When we finally turned into the driveway, I relaxed. But then, once inside the garage, I noticed “smoke” rising from beneath the hood and my instincts kicked in.
Get the car. Out of the garage. Now.
NOTE: If my husband was to share this story, he’d likely present a less dramatic version with no fear or threat of fire involved. The car has now been repaired, the problem being a disconnected fuel line. The line was apparently not properly latched into place the last time Randy worked on the vehicle.
© Copyright 2013 Audrey Kletscher Helbling
Oops……your mechanic had a bad day, I guess. Glad all is well and that no one was hurt. Other than your racing heart and elevated blood pressure. And yes—I am sure his version is much different.
We’re just thankful nothing more happened and that the problem was solved without too much time and effort. We had been contemplating a day trip out of town on the Saturday afternoon this happened and were glad we changed our minds. Otherwise we likely would have been stranded somewhere and would have faced a towing bill too.
Goodness! You had MY adrenalin going in that one!!!!!! Your actions/thoughts mirrored what I would have had in the ‘heat’ of the moment! You probably could have lifted the car up and moved it during the height of the episode!!! LOL! Glad all turned out fine. We won’t even talk about Randy’s version! Hugs………
“Heat” of the moment. Perfect. Ah, Randy’s version. When he didn’t answer “no” to my question about calling the fire department, that’s when I really got scared.
Definitely would give me pause!!!!
Cars have evil intent upon humans and their pocketbooks.
Ah, but the evil intent pays the bills in our family given my husband works as an automotive machinist, not to be confused with an auto mechanic. He has saved us a lot of money over the years because he typically can fix whatever problems our vehicles may develop.
However, I did suggest to him last night that life might be better if we still relied on horse power, and I’m not talking motors. We decided he would have been a farrier if you were to translate his current job to back-in-the-day.
My father was among many things a farrier.
Gas leak in the garage can be potentially combustible too – at least seep from the garage into the house. I went out and bought some kitty litter to help soak it up. I had this happen and if the furnance would have kicked on who knows what could have been the outcome – my hubbie spilled a good amount of gas filling the snow blower. Scary – glad you are safe!
Yes, these things happen whether gassing up the snowblower, the lawnmower… Caution is required, that’s for sure, when any amount of gas spills.
Glad that all was well! I sure dislike it when cars don’t obey our rules.

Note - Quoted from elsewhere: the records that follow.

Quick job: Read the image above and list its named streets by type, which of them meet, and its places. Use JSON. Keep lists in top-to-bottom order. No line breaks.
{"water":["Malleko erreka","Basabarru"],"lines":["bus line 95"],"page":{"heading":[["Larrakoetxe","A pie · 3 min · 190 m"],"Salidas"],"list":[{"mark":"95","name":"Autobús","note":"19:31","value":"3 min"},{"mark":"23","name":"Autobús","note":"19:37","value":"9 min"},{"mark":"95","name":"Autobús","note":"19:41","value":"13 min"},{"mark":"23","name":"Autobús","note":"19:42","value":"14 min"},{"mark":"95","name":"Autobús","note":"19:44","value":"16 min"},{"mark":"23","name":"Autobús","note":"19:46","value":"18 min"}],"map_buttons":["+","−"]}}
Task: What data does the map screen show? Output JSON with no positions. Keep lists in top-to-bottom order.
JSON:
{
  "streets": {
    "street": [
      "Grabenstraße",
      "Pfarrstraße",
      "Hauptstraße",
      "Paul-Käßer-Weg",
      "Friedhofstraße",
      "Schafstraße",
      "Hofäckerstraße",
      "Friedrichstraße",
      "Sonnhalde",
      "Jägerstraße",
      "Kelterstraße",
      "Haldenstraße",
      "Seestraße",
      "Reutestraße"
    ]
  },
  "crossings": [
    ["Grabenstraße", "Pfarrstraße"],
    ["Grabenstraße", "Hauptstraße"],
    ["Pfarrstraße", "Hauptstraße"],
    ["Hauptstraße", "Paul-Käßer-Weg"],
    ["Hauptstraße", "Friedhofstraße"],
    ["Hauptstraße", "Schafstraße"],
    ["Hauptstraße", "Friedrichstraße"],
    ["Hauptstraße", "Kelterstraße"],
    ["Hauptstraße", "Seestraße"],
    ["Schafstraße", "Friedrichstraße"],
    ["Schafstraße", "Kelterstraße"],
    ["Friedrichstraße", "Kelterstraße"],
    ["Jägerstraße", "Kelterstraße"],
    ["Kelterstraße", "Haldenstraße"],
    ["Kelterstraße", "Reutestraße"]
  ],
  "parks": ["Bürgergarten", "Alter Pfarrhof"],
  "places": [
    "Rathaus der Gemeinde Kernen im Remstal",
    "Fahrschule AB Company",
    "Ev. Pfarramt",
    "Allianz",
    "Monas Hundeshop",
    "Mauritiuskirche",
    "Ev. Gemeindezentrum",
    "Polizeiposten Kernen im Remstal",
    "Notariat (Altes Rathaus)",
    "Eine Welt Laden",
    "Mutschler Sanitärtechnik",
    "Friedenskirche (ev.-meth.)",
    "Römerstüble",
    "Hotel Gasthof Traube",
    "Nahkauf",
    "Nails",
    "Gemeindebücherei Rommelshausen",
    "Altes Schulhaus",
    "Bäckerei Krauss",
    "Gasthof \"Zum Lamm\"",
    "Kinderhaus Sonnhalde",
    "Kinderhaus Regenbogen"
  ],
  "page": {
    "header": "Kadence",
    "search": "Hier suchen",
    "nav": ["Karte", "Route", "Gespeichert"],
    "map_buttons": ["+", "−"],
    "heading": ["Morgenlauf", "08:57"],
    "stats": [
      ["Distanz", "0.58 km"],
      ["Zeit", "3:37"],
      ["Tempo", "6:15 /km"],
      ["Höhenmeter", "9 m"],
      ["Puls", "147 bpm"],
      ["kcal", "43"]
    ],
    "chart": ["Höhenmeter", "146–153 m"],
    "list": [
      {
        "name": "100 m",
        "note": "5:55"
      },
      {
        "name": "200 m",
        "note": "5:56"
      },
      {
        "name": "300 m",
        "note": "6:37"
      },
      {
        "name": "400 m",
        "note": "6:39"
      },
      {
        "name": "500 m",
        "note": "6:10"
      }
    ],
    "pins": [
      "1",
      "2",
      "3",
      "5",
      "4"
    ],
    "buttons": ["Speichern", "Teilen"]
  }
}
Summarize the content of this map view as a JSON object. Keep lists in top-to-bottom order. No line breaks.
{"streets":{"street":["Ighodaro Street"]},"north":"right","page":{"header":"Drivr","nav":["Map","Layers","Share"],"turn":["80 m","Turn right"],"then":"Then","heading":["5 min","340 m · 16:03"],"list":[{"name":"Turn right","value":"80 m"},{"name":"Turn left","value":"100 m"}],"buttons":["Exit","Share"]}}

Ha, ha. Cars don’t obey our rules.
It sounds very scary. I don’t think I would have been brave enough to push the car out after seeing my neighbor’s car catch fire years ago.
That’s kind of the scary part. I did not even think about the danger to either of us until later. Foolish, I know. I was just thinking, at the time, about our garage and our house.
I think I would have pushed the car out, too, without thinking beyond “save the house! save the other car!” Glad you’re all okay. I hate the smell of gasoline.
I hate the smell of gas, too. The other interesting part I did not mention is the photo I had just seen in our local daily newspaper of a car fire in Faribault only days earlier. That image flashed through my mind also.
Scary…Glad you are both ok and the car was an easy fix!
Thanks, Jackie. Given we don’t have a heated garage, Randy was glad it was an easy fix, too.
I would have been terrified. This is not a good situation and it could have been so much worse. Your guardian angels have been working overtime xx
And this isn’t the first time guardian angels pulled duty for our family.
If you do get a horse, what kind? An “oatsmobile”?
Allan, I’ve missed your humor. Welcome back.
What a relief!
Yes, imagine, a potentially scary story with a happy ending.